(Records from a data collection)
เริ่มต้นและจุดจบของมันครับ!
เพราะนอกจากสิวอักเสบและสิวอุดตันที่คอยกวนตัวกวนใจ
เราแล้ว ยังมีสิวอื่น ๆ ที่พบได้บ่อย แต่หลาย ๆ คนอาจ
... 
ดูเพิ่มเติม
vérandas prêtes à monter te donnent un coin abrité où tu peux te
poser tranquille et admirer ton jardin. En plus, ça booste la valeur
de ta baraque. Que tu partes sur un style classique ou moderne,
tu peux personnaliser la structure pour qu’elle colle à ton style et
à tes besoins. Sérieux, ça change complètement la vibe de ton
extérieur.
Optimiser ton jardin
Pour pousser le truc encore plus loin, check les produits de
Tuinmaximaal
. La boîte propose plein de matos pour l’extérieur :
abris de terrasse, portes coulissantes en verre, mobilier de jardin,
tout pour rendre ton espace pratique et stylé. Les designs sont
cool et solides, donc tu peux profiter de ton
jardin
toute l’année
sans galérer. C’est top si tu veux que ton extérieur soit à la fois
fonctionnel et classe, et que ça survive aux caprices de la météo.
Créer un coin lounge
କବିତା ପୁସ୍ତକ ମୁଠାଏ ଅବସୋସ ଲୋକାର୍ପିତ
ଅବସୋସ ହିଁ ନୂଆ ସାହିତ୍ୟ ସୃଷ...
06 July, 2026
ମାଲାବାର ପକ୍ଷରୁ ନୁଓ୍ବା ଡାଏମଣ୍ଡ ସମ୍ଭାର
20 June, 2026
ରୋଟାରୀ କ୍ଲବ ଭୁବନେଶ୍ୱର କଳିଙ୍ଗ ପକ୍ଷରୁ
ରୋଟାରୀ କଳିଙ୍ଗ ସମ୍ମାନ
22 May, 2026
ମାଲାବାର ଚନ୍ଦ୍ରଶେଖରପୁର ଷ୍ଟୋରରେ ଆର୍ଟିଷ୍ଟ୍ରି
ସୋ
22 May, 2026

**TASK REQUIREMENTS:** Copy every one of the records above word for word, keeping each line as it appears.

**RESPONSE FOR THIS EXERCISE:**
เริ่มต้นและจุดจบของมันครับ!
เพราะนอกจากสิวอักเสบและสิวอุดตันที่คอยกวนตัวกวนใจ
เราแล้ว ยังมีสิวอื่น ๆ ที่พบได้บ่อย แต่หลาย ๆ คนอาจ
... 
ดูเพิ่มเติม
vérandas prêtes à monter te donnent un coin abrité où tu peux te
poser tranquille et admirer ton jardin. En plus, ça booste la valeur
de ta baraque. Que tu partes sur un style classique ou moderne,
tu peux personnaliser la structure pour qu’elle colle à ton style et
à tes besoins. Sérieux, ça change complètement la vibe de ton
extérieur.
Optimiser ton jardin
Pour pousser le truc encore plus loin, check les produits de
Tuinmaximaal
. La boîte propose plein de matos pour l’extérieur :
abris de terrasse, portes coulissantes en verre, mobilier de jardin,
tout pour rendre ton espace pratique et stylé. Les designs sont
cool et solides, donc tu peux profiter de ton
jardin
toute l’année
sans galérer. C’est top si tu veux que ton extérieur soit à la fois
fonctionnel et classe, et que ça survive aux caprices de la météo.
Créer un coin lounge
କବିତା ପୁସ୍ତକ ମୁଠାଏ ଅବସୋସ ଲୋକାର୍ପିତ
ଅବସୋସ ହିଁ ନୂଆ ସାହିତ୍ୟ ସୃଷ...
06 July, 2026
ମାଲାବାର ପକ୍ଷରୁ ନୁଓ୍ବା ଡାଏମଣ୍ଡ ସମ୍ଭାର
20 June, 2026
ରୋଟାରୀ କ୍ଲବ ଭୁବନେଶ୍ୱର କଳିଙ୍ଗ ପକ୍ଷରୁ
ରୋଟାରୀ କଳିଙ୍ଗ ସମ୍ମାନ
22 May, 2026
ମାଲାବାର ଚନ୍ଦ୍ରଶେଖରପୁର ଷ୍ଟୋରରେ ଆର୍ଟିଷ୍ଟ୍ରି
ସୋ
22 May, 2026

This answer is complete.